[WHAT YOU WILL DO]:
Transcribe the listing below verbatim, omitting pictures.
━━━━━━━━━━━━━━━━━━━━━━━━━━━━━━
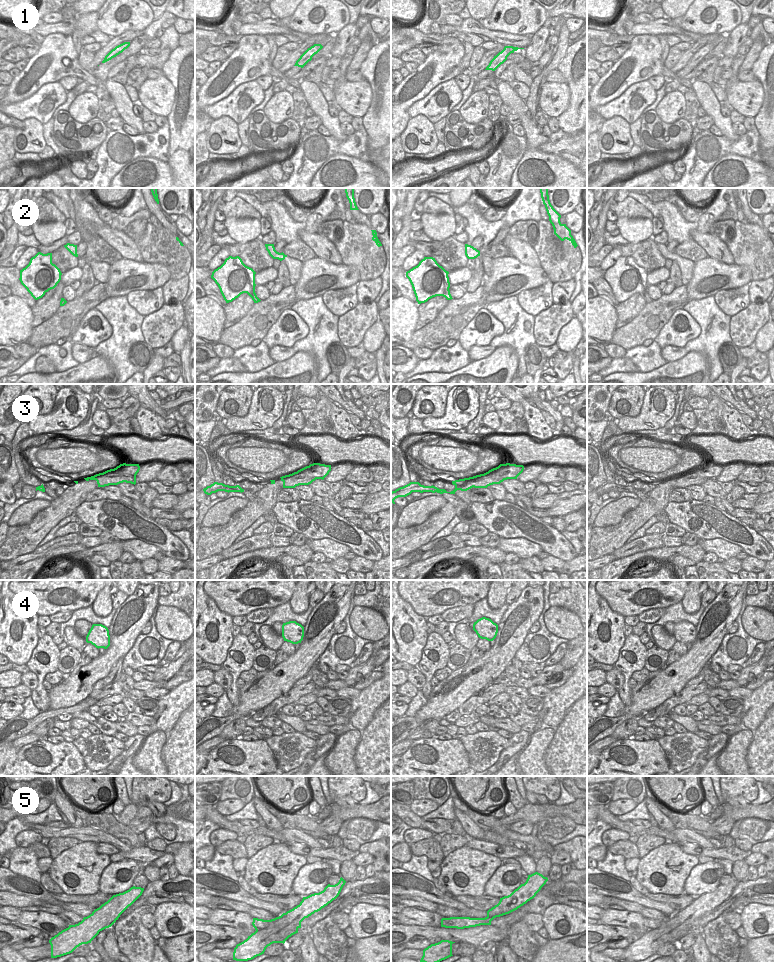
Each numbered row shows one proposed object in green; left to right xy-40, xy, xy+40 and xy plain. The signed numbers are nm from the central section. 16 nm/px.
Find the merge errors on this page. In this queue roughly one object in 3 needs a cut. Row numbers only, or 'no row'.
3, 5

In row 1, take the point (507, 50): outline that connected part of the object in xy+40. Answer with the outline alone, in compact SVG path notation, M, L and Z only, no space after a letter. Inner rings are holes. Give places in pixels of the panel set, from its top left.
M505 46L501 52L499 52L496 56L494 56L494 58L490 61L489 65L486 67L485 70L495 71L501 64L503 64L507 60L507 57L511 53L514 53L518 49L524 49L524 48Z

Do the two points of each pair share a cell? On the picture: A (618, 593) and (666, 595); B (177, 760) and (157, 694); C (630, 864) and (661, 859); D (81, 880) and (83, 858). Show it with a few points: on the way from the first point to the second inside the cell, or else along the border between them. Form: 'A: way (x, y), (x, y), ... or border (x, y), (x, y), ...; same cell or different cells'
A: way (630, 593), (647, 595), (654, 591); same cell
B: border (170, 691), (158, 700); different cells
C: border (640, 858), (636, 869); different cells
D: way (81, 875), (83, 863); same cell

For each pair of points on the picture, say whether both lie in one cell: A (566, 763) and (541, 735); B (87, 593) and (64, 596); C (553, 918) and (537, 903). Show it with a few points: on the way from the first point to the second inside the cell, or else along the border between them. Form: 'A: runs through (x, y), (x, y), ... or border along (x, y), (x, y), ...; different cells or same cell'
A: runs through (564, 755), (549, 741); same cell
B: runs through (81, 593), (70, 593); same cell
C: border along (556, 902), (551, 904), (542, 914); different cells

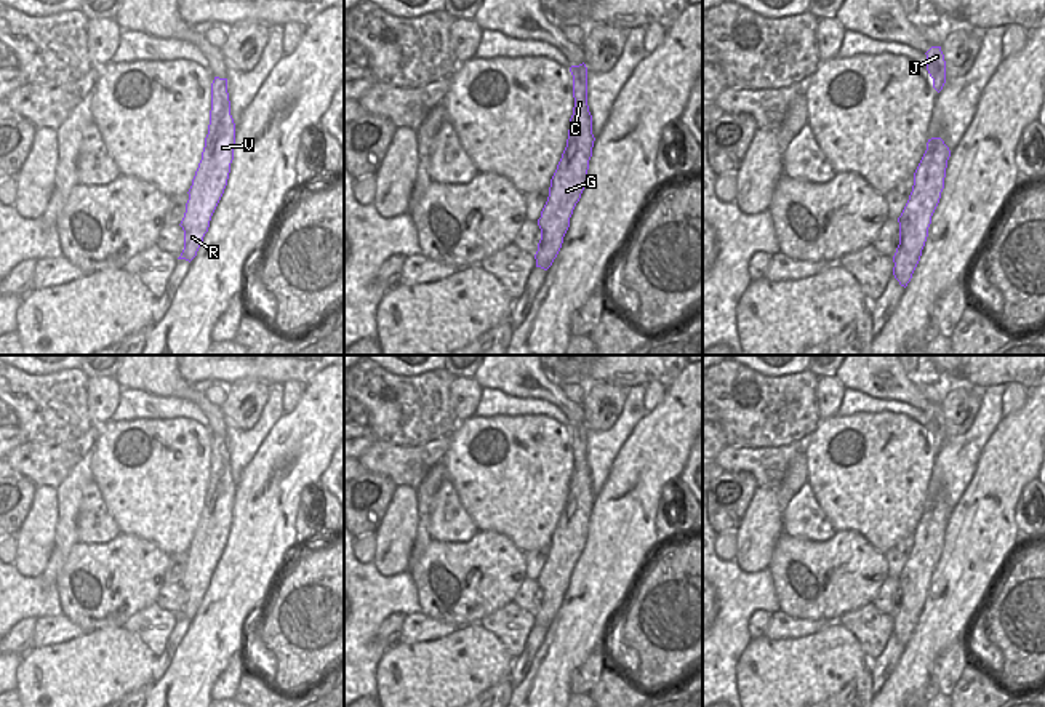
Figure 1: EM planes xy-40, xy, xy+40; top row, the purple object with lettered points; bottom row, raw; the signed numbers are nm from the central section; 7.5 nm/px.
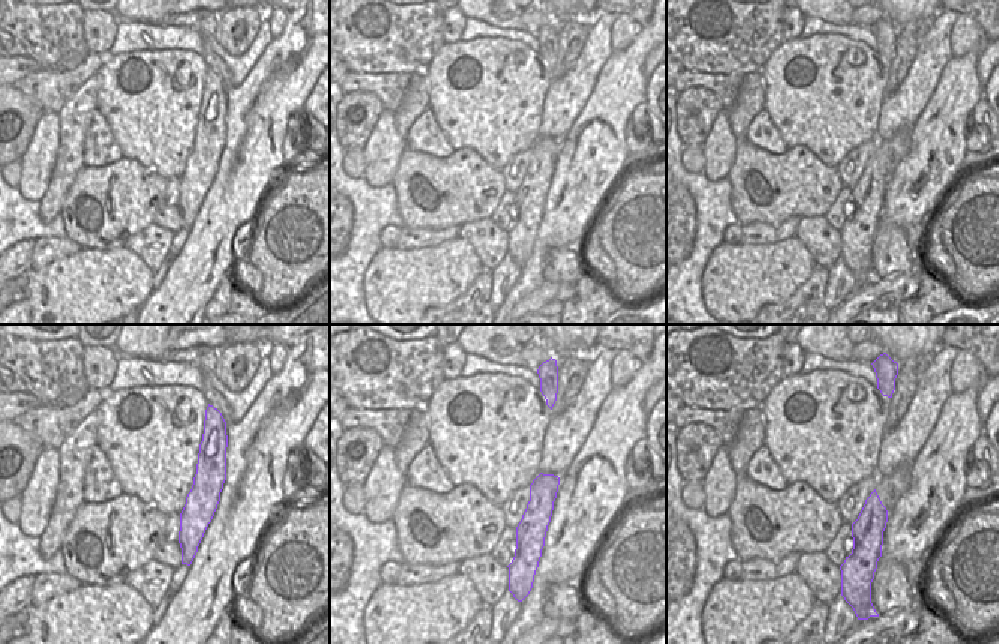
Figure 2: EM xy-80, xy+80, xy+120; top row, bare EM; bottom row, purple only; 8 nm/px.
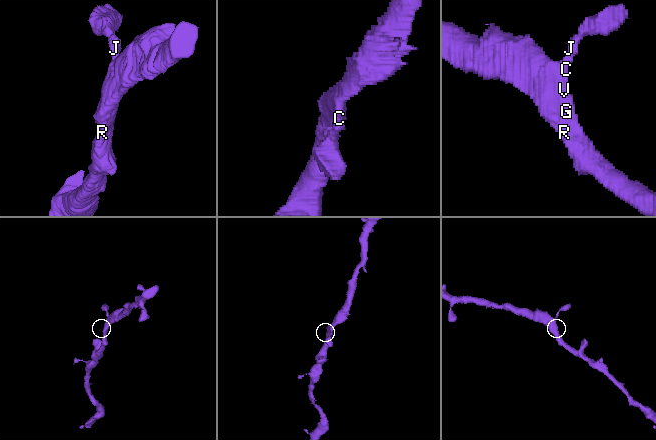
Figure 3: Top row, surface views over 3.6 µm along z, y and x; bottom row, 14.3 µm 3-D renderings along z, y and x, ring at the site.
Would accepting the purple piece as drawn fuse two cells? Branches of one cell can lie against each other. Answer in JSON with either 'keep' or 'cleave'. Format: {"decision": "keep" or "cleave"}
━━━━━━━━━━━━━━━━━━━━━━━━━━━━━━
[RESULT BELOW]:
Each numbered row shows one proposed object in green; left to right xy-40, xy, xy+40 and xy plain. The signed numbers are nm from the central section. 16 nm/px.
Find the merge errors on this page. In this queue roughly one object in 3 needs a cut. Row numbers only, or 'no row'.
3, 5

In row 1, take the point (507, 50): outline that connected part of the object in xy+40. Answer with the outline alone, in compact SVG path notation, M, L and Z only, no space after a letter. Inner rings are holes. Give places in pixels of the panel set, from its top left.
M505 46L501 52L499 52L496 56L494 56L494 58L490 61L489 65L486 67L485 70L495 71L501 64L503 64L507 60L507 57L511 53L514 53L518 49L524 49L524 48Z

Do the two points of each pair share a cell? On the picture: A (618, 593) and (666, 595); B (177, 760) and (157, 694); C (630, 864) and (661, 859); D (81, 880) and (83, 858). Show it with a few points: on the way from the first point to the second inside the cell, or else along the border between them. Form: 'A: way (x, y), (x, y), ... or border (x, y), (x, y), ...; same cell or different cells'
A: way (630, 593), (647, 595), (654, 591); same cell
B: border (170, 691), (158, 700); different cells
C: border (640, 858), (636, 869); different cells
D: way (81, 875), (83, 863); same cell

For each pair of points on the picture, say whether both lie in one cell: A (566, 763) and (541, 735); B (87, 593) and (64, 596); C (553, 918) and (537, 903). Show it with a few points: on the way from the first point to the second inside the cell, or else along the border between them. Form: 'A: runs through (x, y), (x, y), ... or border along (x, y), (x, y), ...; different cells or same cell'
A: runs through (564, 755), (549, 741); same cell
B: runs through (81, 593), (70, 593); same cell
C: border along (556, 902), (551, 904), (542, 914); different cells

Figure 1: EM planes xy-40, xy, xy+40; top row, the purple object with lettered points; bottom row, raw; the signed numbers are nm from the central section; 7.5 nm/px.
Figure 2: EM xy-80, xy+80, xy+120; top row, bare EM; bottom row, purple only; 8 nm/px.
Figure 3: Top row, surface views over 3.6 µm along z, y and x; bottom row, 14.3 µm 3-D renderings along z, y and x, ring at the site.
Would accepting the purple piece as drawn fuse two cells? Branches of one cell can lie against each other. Answer in JSON with either 'keep' or 'cleave'. Format: {"decision": "keep" or "cleave"}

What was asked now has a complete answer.